Wednesday, June 20, 2007

The County Next Door

My position within the State of Minnesota requires me to serve two counties at the same time. At least twice per month, I travel with my co-workers to Lake of the Woods County. The county seat there is the town of Baudette. The difference between Baudette and International Falls is as follows: half the population, twice the prairie and three times the love for the sport of hockey. West of Baudette marks the transition from forest to the start of the Red River Valley. Lake of the Woods County is easier to locate on a map than Koochiching County or International Falls.

It is the literal crowning achievement of Minnesota: the Northwest Angle. It is the funny little section at the top of Minnesota that suggests that state or federal legislators at one point had nothing better to accomplish than annexing a liquid portion of Canada that resembles the shape of a battered chimney.

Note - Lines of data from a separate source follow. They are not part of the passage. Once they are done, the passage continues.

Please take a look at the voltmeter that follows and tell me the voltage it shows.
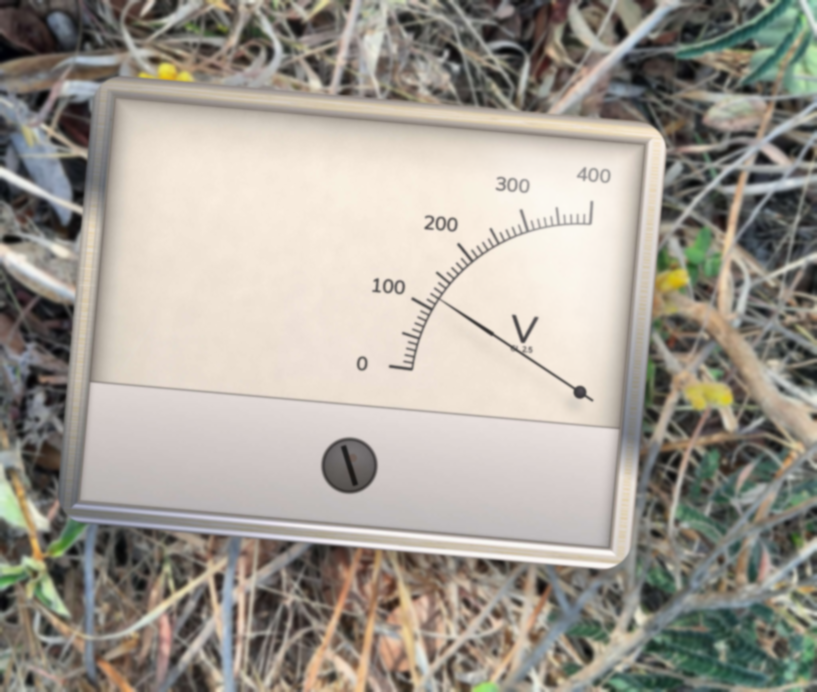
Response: 120 V
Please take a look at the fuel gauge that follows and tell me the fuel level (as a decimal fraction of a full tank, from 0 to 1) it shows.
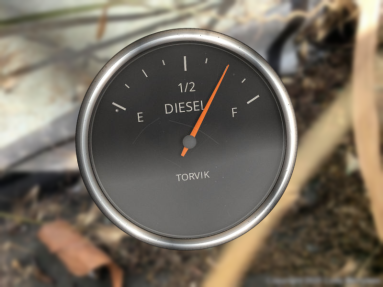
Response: 0.75
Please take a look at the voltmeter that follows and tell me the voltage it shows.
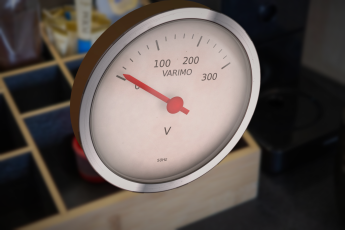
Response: 10 V
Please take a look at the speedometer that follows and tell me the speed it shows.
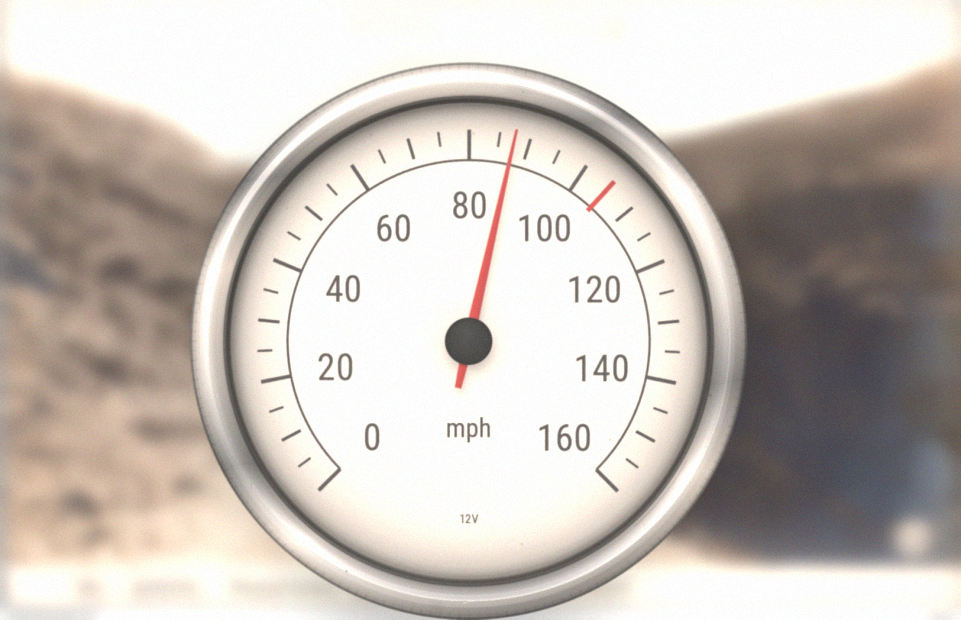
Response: 87.5 mph
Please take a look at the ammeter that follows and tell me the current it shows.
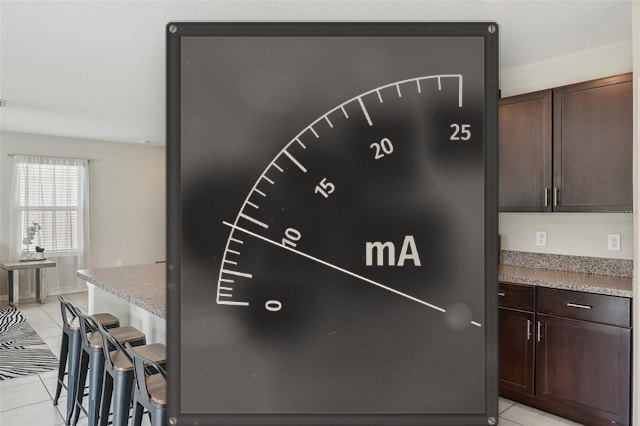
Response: 9 mA
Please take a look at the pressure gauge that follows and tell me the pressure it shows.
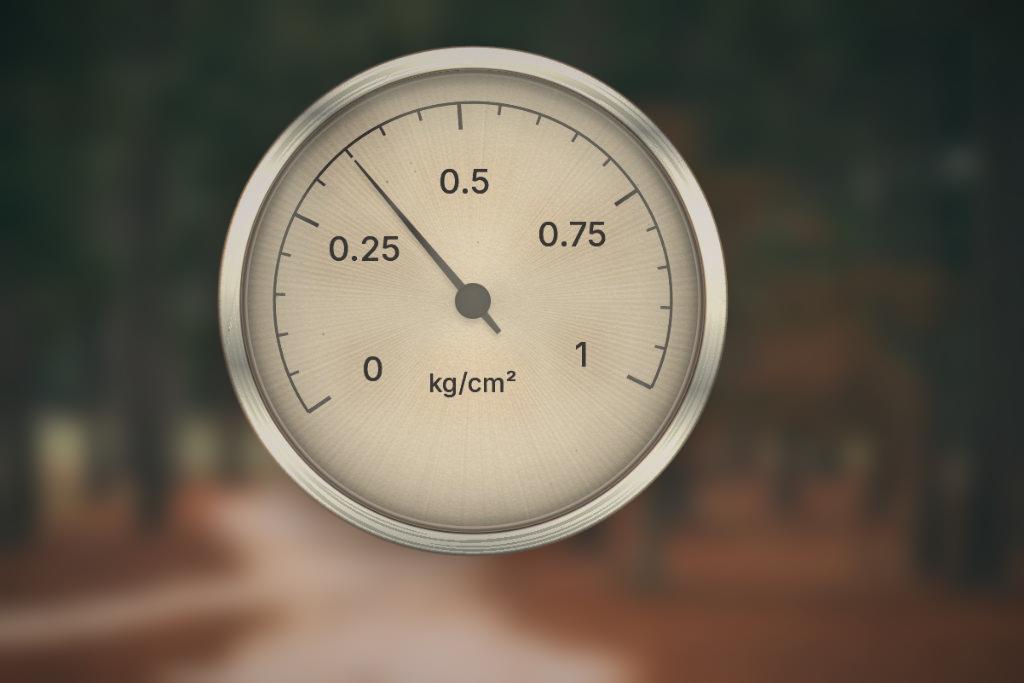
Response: 0.35 kg/cm²
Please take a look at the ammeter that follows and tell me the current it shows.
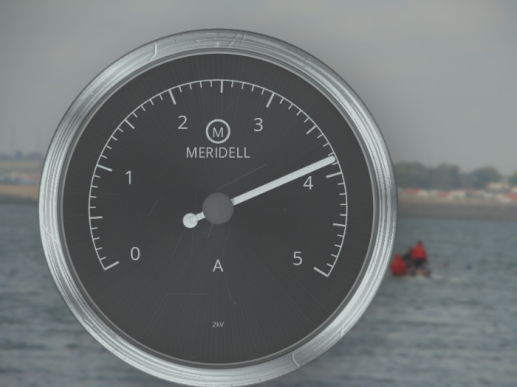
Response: 3.85 A
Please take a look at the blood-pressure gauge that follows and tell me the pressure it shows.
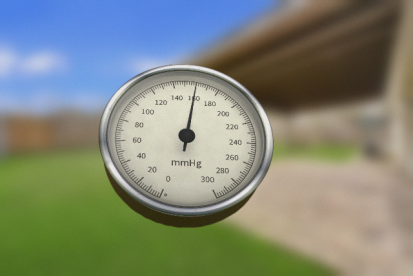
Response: 160 mmHg
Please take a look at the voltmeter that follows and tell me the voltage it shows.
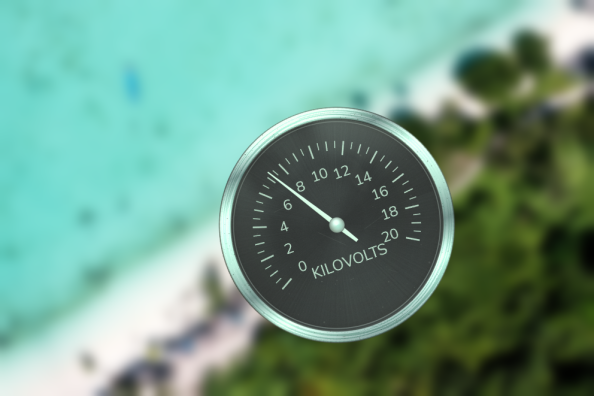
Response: 7.25 kV
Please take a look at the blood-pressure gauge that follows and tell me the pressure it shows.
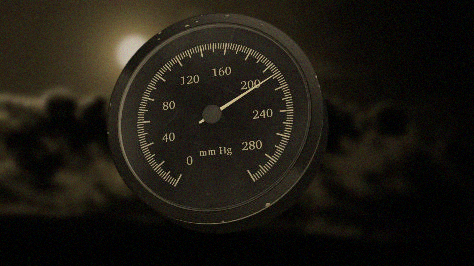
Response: 210 mmHg
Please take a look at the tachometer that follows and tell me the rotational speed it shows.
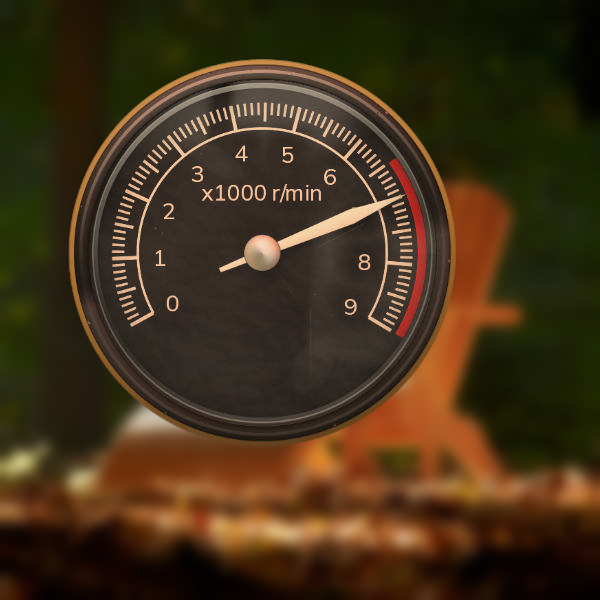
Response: 7000 rpm
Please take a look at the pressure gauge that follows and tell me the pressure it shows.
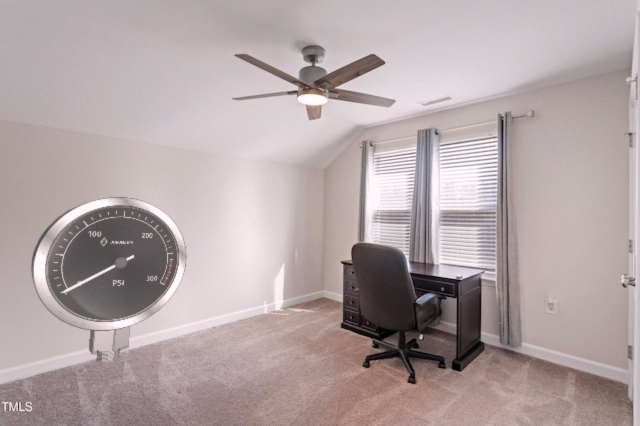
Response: 0 psi
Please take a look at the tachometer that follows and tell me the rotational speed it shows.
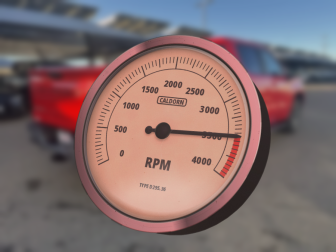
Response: 3500 rpm
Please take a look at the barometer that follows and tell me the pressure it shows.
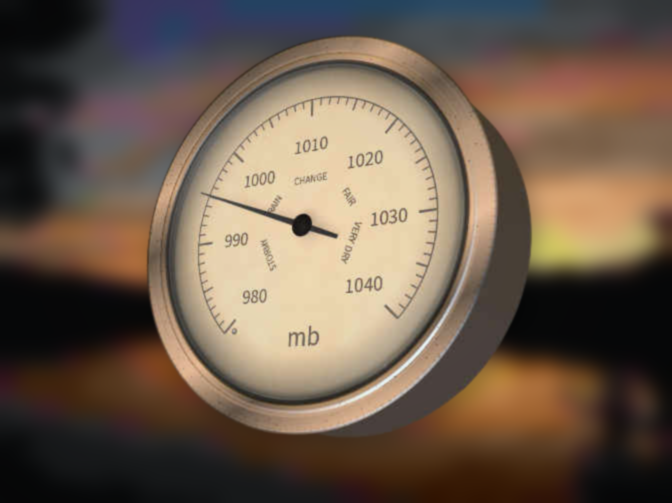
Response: 995 mbar
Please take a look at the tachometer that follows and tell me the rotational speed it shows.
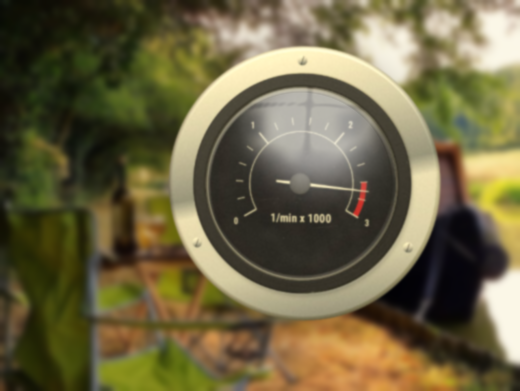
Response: 2700 rpm
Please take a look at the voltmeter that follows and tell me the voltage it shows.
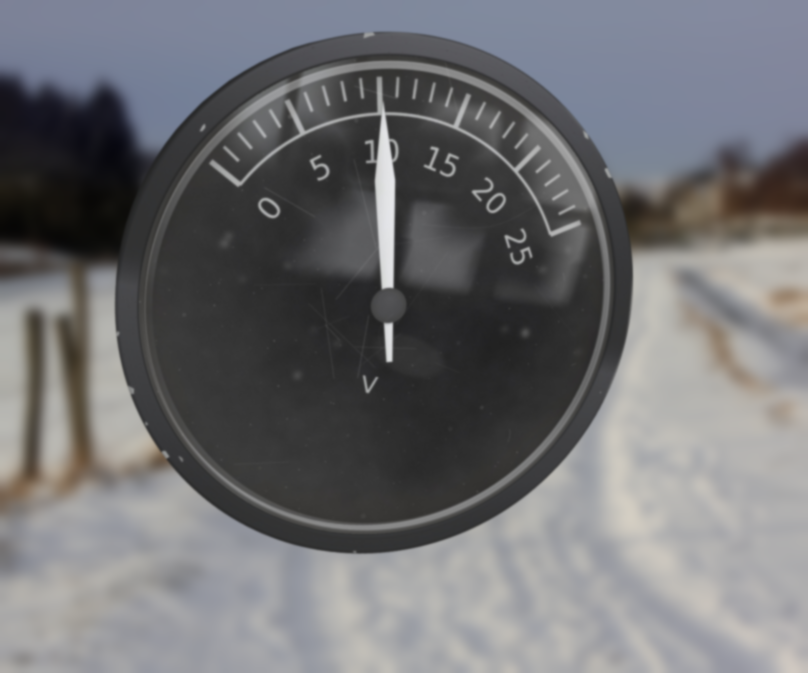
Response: 10 V
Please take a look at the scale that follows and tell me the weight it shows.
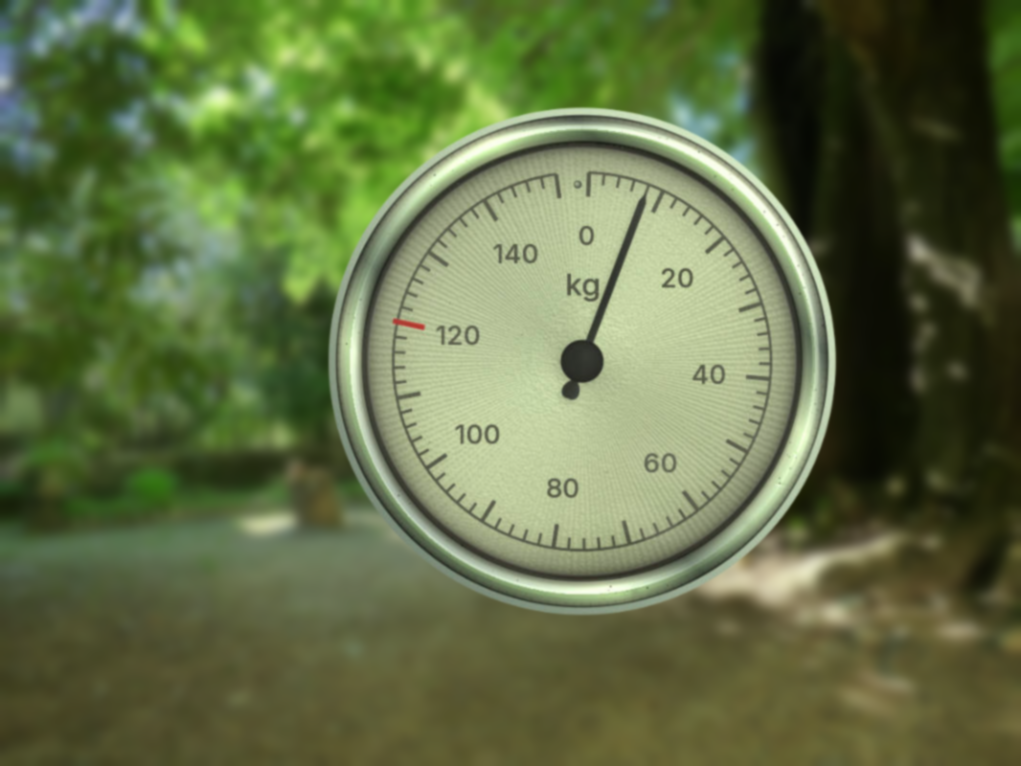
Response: 8 kg
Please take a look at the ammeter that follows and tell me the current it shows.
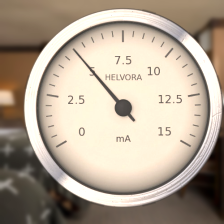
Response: 5 mA
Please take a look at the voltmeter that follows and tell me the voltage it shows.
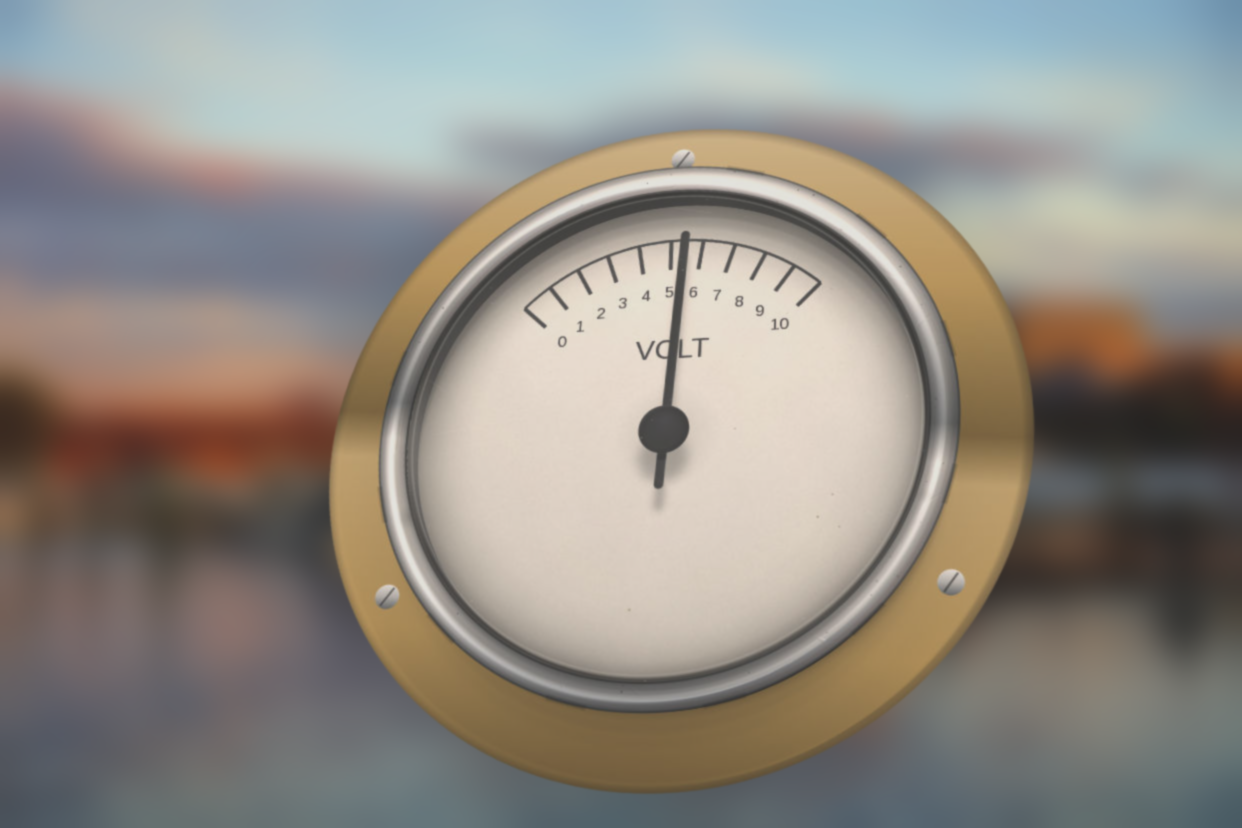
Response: 5.5 V
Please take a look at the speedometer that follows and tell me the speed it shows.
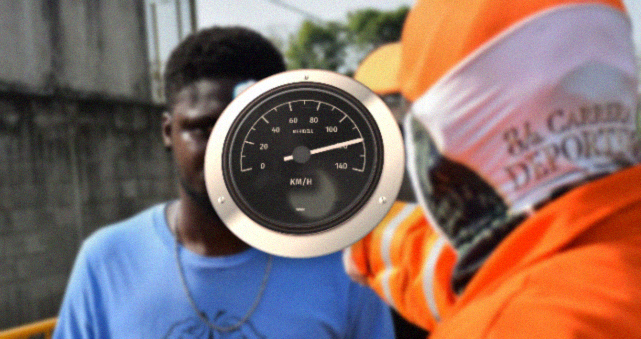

The unique thing about the Northwest Angle is that it is 90 percent fresh water and the remaining portion consists of a remote Indian Reservation run by the Red Lake Indian Tribe. In order to get to the Red Lake Reservation on must traverse a brief portion of Ontario by car or ferry across the Lake by boat.

When time permits, my co-workers and I have lunch at a place called Rosalie's. Like most towns north of Bemidji, restaurants in International Falls and Baudette are seldom associated with national name brand chains. We have McDonalds, Subway and Dairy Queen (What MN town is complete without a DQ?). But there is nothing like Applebees, Outback Steakhouse or Buffalo Wild Wings. Instead, dining out is run by small town folks who offer their spin on chicken, burgers, salad and walleye. The appetizers rarely exceed mozzarella sticks, nachos or cheese covered french fries. Dessert is usually dedicated to ice cream with cake or pie. During the summer seasons, rhubarb desserts cannot be avoided. Should you ever swing by Rosalie's on the western edge of Baudette, give the Pub Burger your attention. It has everything on it your mother told you that you should never eat: deep fried pickles, onion rings barbecue sauce and bacon, plus a half pound burger with cheese. For those needing a bolder challenge, try eating this burger without the use of a napkin.